## Exercise set
1. Reproduce the passage of the top knot thread that starts with "Everyone thinks that" and goes on through "(Jan 22, 2008)", word for word.
2. Carry on the top knot thread from the point where it ends.

## Text shown
# Top Knot or Not???



## Maxsmom (Aug 5, 2007)

Everyone thinks that sweet Ollie is a girl. He is so sweet, but his eyes seem to stay irritated. He doesn't have haloing on the lower left eye and he is soon to be 1 year old. Krissie (my yorkie) has no top knot! Should I or shouldn't I trim Ollie's Top Knot???? I need opinions!!!

[attachment=42431:SMCal_edited_1.jpg]


[attachment=42430:KrissieBella.jpg]


----------



## Cupcake2007 (Jan 22, 2008)

i have the opposite problem... people think cupcake is a boy... even when i have little bows on her... lol


ollie looks cute!!! its really your preference. if you like it keep it and just tell people, if they say "aww shes so cute" be like "yes HE is" and then they feel weird hahaha... thats what i do when they say aww hes cute.. and im like yeah she loves to wear bows haha


----------



## M&M (Jan 12, 2008)

I LOVE to put bows in Monet and Mozarts hair so I keep the topknots. I stay away from pink or purple and I DO get the what a cute little girl. I also tell them "Not only are they cute, the boys are sweet too!" Some people then will ask if they are boys, why bows? I simply say the Scots wore kilts and the Greeks had their Togas! (and there are many other examples). I say do what makes YOU happiest. Either way he's still a cutie pie.

(Pose landmark coordinates)
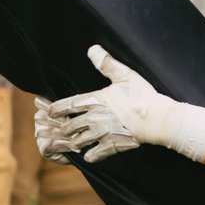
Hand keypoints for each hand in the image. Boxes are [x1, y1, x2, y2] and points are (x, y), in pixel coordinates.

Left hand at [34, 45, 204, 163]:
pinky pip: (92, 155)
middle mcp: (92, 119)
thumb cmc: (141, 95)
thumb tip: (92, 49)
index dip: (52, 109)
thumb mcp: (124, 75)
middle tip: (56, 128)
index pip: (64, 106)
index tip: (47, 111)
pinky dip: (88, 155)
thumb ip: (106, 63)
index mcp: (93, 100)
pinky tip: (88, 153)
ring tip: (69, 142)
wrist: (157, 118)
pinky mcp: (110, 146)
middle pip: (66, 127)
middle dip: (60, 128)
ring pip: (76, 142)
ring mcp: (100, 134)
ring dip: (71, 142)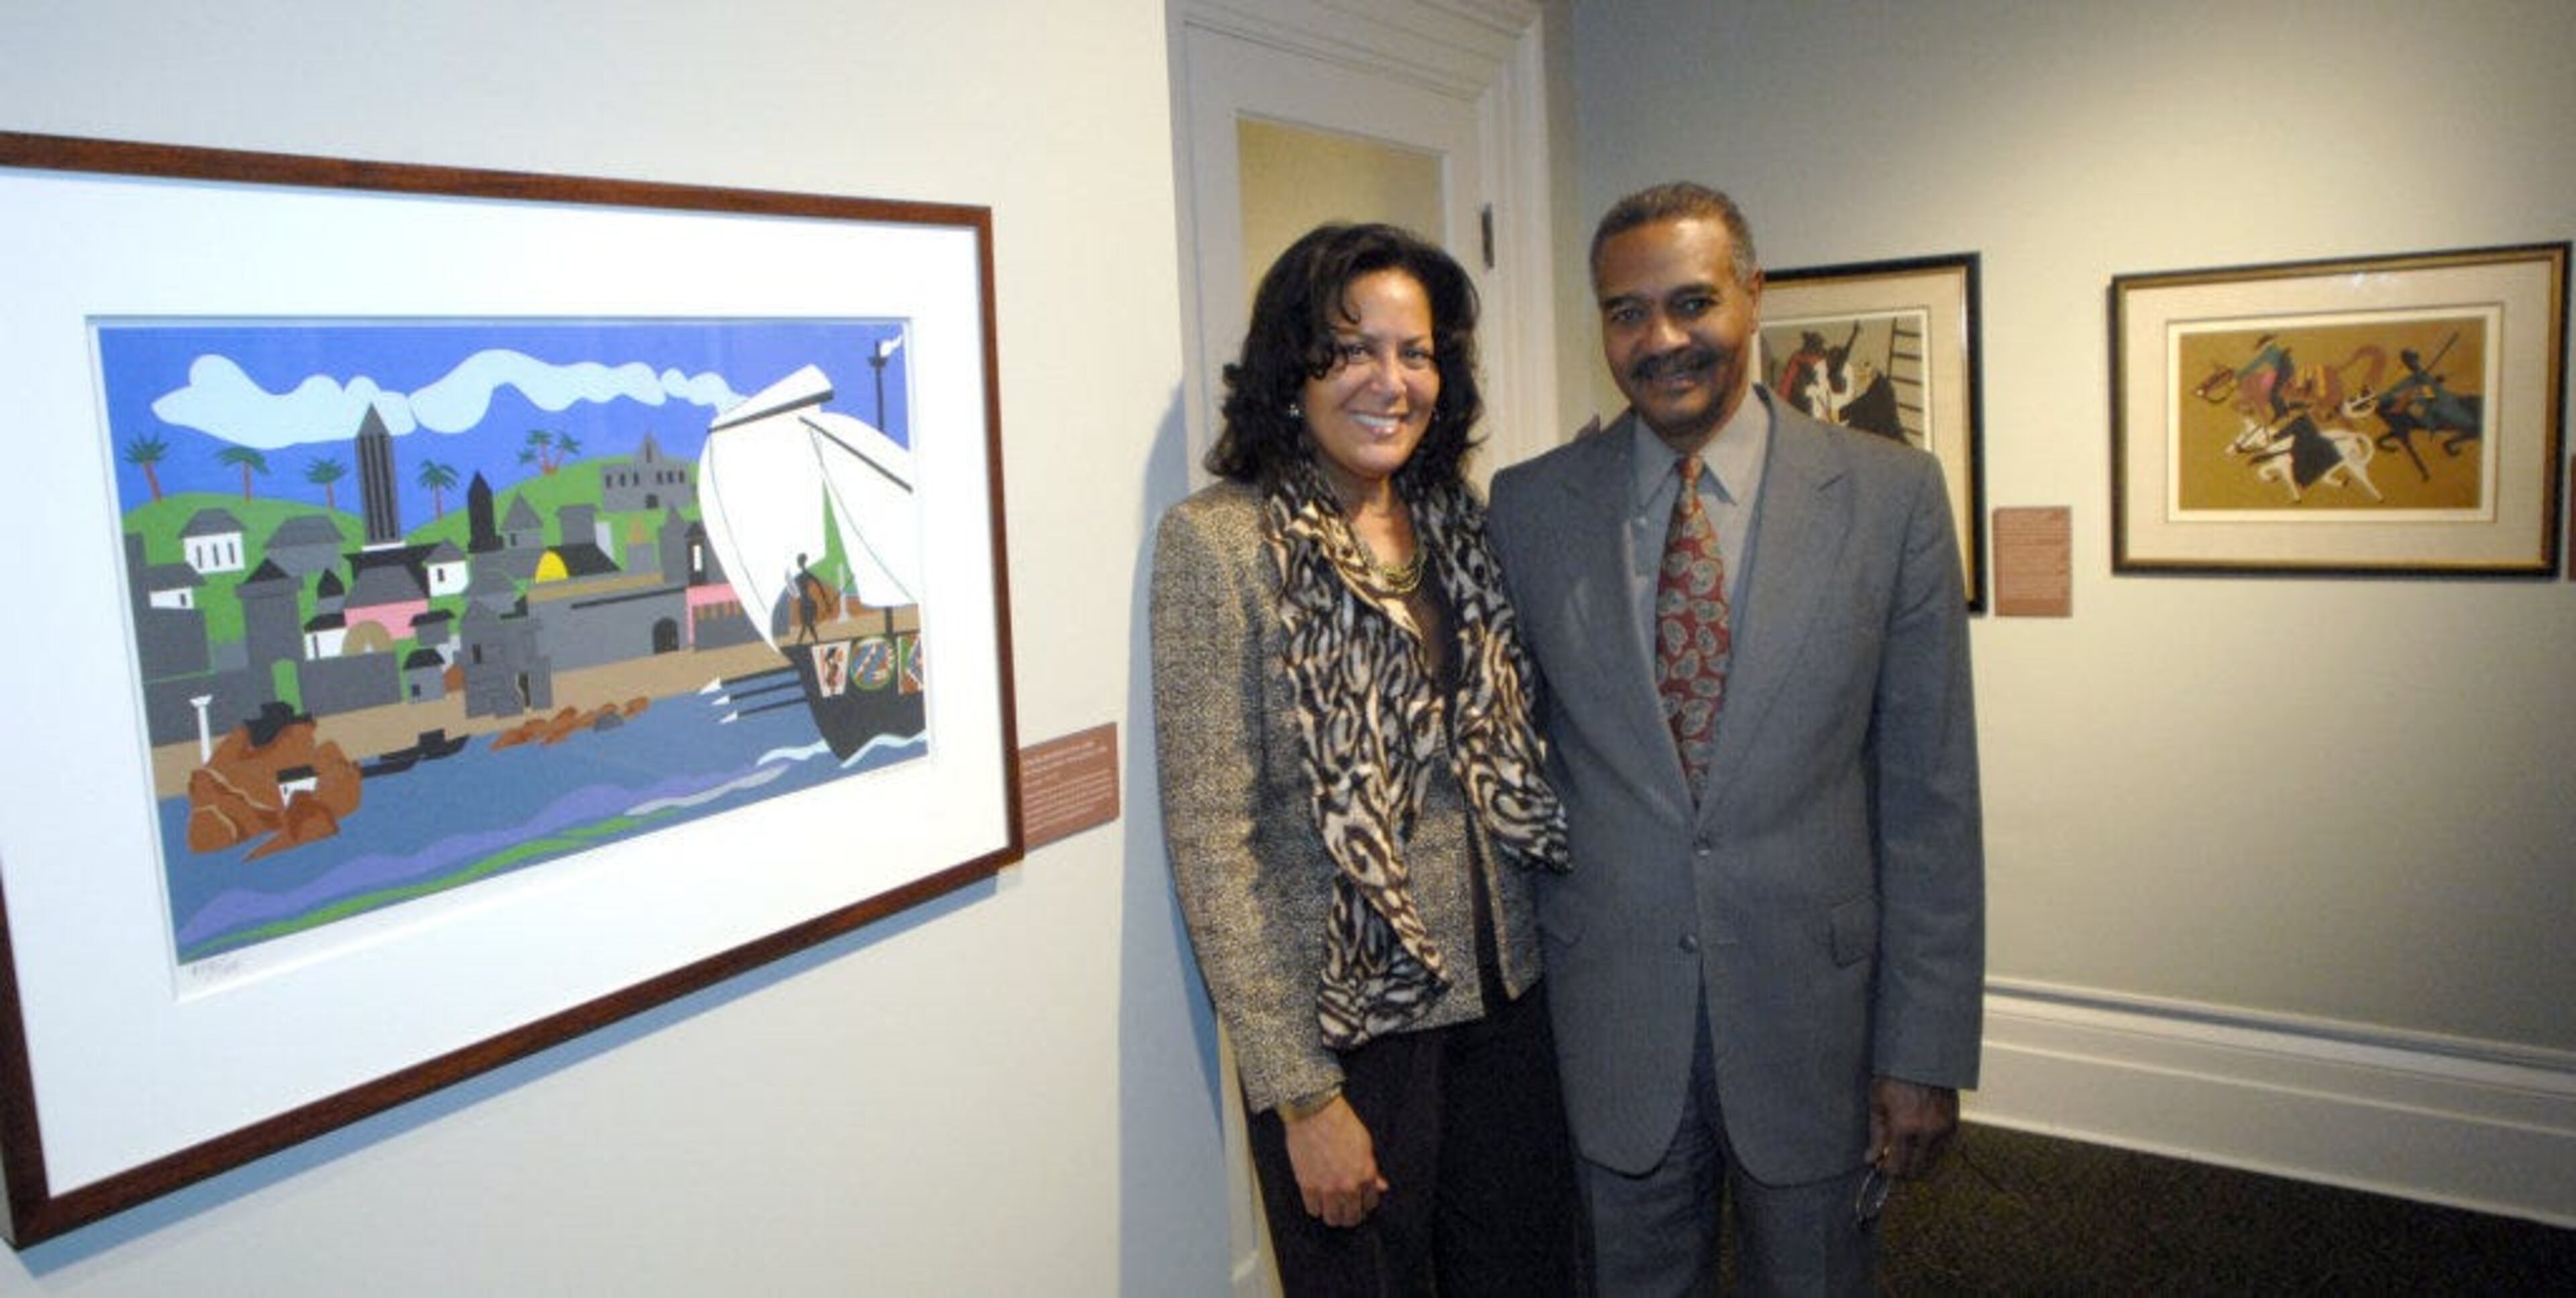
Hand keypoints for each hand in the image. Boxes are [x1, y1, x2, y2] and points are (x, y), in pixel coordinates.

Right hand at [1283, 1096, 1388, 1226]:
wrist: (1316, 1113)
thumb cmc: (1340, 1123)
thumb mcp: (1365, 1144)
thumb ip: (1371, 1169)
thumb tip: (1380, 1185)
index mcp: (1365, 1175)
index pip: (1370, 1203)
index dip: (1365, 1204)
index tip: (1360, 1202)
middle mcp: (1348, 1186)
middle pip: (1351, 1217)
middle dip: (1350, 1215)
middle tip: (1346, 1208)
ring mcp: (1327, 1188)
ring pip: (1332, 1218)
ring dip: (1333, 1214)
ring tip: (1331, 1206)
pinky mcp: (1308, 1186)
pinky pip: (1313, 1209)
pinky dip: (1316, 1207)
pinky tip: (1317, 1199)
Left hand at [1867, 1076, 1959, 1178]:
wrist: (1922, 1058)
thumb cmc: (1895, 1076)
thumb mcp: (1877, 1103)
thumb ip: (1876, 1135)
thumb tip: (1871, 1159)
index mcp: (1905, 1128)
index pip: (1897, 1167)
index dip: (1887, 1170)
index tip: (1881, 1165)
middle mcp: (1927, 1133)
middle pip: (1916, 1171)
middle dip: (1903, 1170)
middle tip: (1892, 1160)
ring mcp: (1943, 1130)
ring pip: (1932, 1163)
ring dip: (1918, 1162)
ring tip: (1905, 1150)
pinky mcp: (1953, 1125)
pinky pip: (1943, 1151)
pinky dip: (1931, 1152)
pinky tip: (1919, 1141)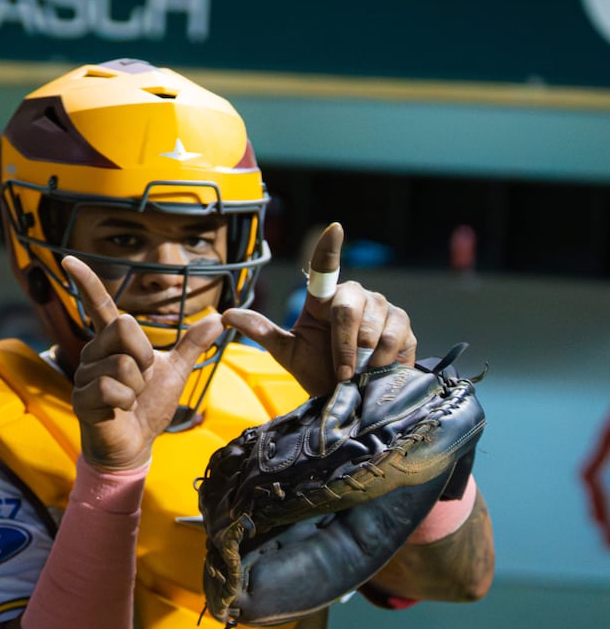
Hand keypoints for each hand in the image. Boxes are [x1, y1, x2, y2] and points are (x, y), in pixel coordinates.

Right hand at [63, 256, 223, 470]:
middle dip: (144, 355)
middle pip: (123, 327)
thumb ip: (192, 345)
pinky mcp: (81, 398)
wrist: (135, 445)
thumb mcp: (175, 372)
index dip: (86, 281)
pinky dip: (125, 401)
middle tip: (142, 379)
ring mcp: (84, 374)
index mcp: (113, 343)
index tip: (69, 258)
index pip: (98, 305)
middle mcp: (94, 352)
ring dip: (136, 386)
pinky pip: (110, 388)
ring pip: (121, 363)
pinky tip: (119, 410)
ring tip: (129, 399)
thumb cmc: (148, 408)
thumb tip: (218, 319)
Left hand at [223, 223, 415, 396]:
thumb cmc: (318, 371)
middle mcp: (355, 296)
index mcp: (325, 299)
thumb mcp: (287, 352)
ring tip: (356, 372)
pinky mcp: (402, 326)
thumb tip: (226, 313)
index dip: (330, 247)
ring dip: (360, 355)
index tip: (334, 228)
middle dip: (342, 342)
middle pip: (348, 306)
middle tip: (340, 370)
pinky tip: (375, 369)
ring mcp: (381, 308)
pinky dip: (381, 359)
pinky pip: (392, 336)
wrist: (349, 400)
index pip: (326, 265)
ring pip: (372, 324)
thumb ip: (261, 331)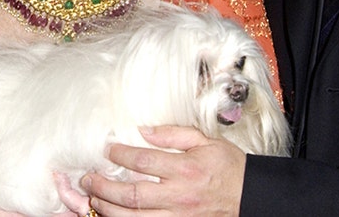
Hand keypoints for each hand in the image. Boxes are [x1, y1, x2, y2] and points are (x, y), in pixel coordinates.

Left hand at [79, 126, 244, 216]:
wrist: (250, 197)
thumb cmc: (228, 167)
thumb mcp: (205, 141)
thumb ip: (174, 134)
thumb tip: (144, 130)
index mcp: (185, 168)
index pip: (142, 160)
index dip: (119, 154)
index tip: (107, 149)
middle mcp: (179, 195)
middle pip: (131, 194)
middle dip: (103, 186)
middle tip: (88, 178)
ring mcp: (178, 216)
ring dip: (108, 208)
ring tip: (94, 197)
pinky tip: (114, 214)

## Answers to this exercise
1.
Everyone thinks that sweet Ollie is a girl. He is so sweet, but his eyes seem to stay irritated. He doesn't have haloing on the lower left eye and he is soon to be 1 year old. Krissie (my yorkie) has no top knot! Should I or shouldn't I trim Ollie's Top Knot???? I need opinions!!!

[attachment=42431:SMCal_edited_1.jpg]


[attachment=42430:KrissieBella.jpg]


----------



## Cupcake2007 (Jan 22, 2008)

2.
----------



## marleysmom (Apr 16, 2008)

EVERYONE thinks Tobi is a girl!! I always have him in a top knot although I never have him in a bow. To me a bow is a bow no matter the color and it just makes him look even more feminine. At first I used to get frustrated but now I just except that this is just part of owning such a beautiful breed! We only use clear bands with a xsmall black claw clip. The bands don't seem to tangle as much with the clip in place. It's funny, my boyfriend and I were just talking about this last night and I asked if we should forget the top knot. He was dead set against in the beginning but said "NO WAY, you can't cut that!" He has even learned how to do it recently!


----------



## jodublin (Sep 27, 2006)

i have a bow problem .i cant find any in the petshops ,its a pain... :smmadder: jo


----------



## LJSquishy (Feb 27, 2008)

*It sounds like you are frustrated with him having a topknot b/c of his eye irritation as well as everyone thinking he's a girl, so I would cut it. London no longer has a topknot because she wouldn't tolerate it very well, and both she and I are a LOT happier now! *


----------



## cloey70 (Jan 6, 2008)

I say cut it. I perfer boys without, but thats MO. You can cut his face in a teddy bear cut to frame nicely, and it will look nice and neat.


----------



## PreciousPrince (Feb 27, 2006)

I don't think you should base it on other people thinking he's a girl. A lot of times I don't even correct people when they call Perri a girl. People have even said "she" when he was in a blue bow, blue coat, in a blue stroller with a blue blanket. They're a beautiful breed so people automatically assume they are girls. Even without a topknot, if you're going to keep his hair longer he will probably still be called a girl anyway.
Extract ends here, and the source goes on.